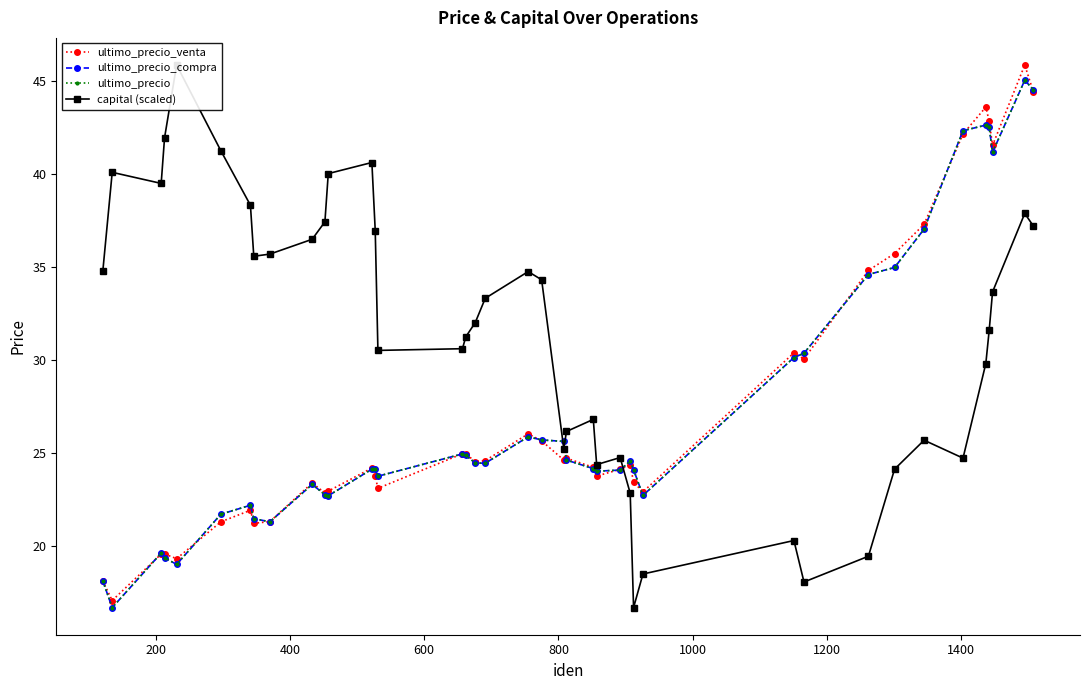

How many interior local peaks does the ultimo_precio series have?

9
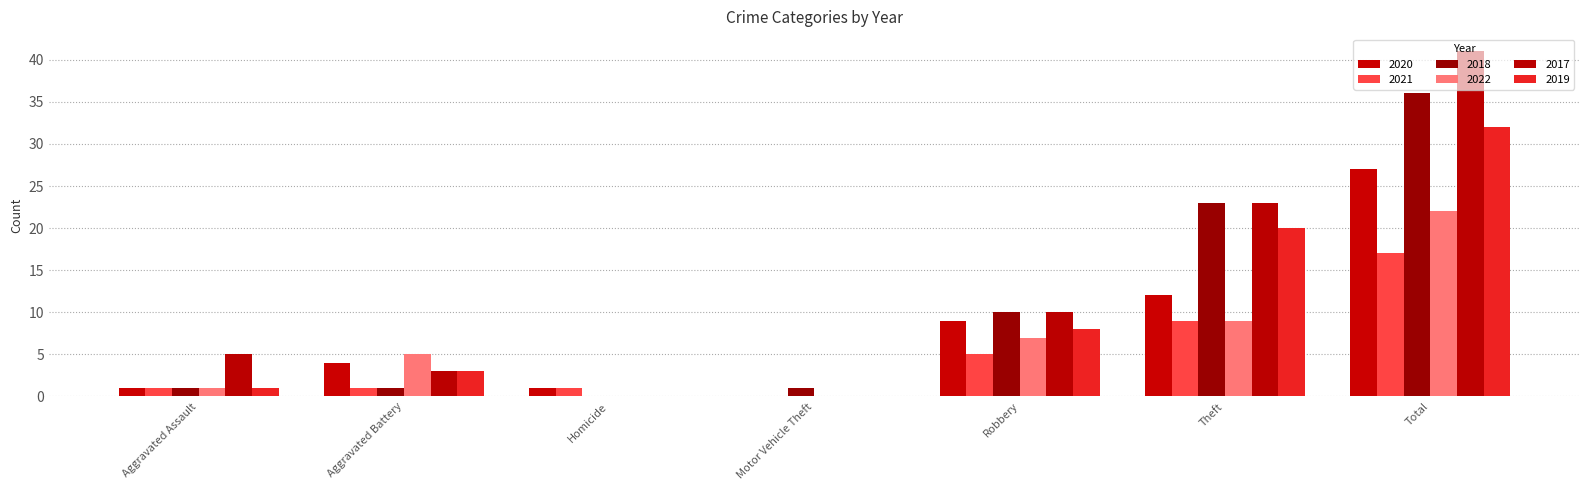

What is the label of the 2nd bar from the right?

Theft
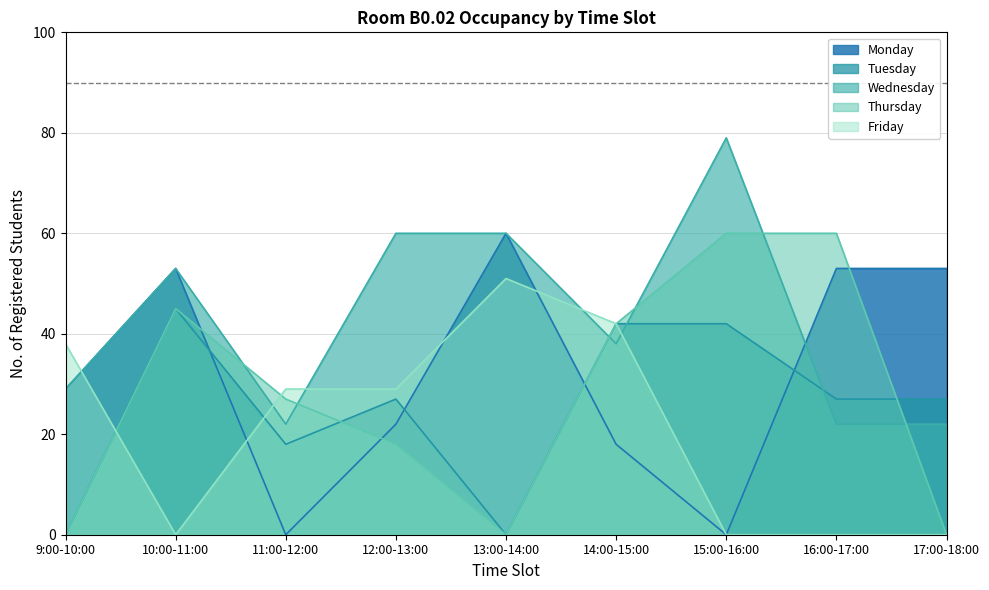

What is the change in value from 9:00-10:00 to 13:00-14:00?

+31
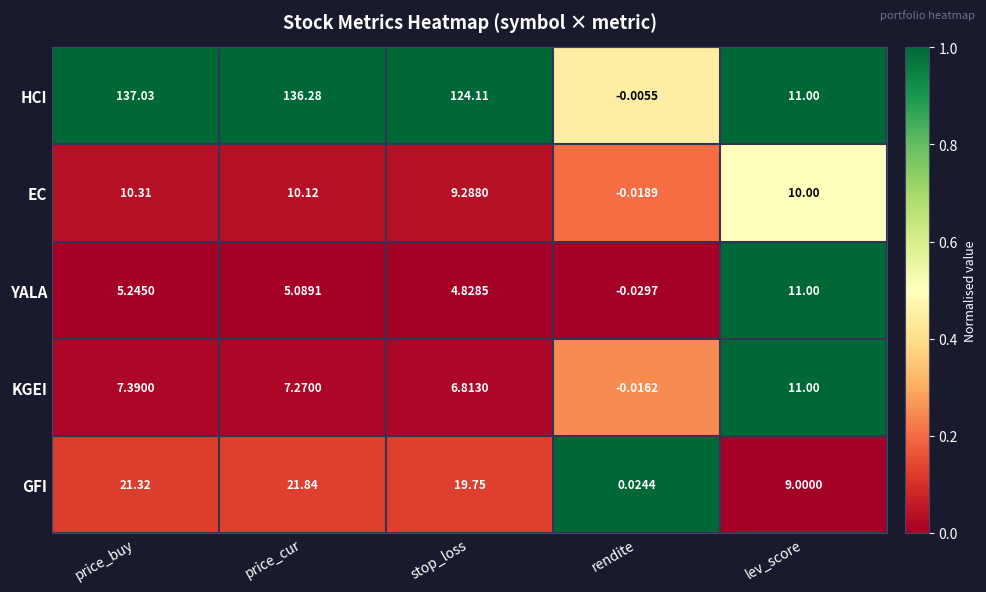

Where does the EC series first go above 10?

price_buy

Request –
Quote each of the records above word for word, without the pictures.

Solution to the exercise –
How many interior local peaks does the ultimo_precio series have?

9

What is the label of the 2nd bar from the right?

Theft

What is the change in value from 9:00-10:00 to 13:00-14:00?

+31

Where does the EC series first go above 10?

price_buy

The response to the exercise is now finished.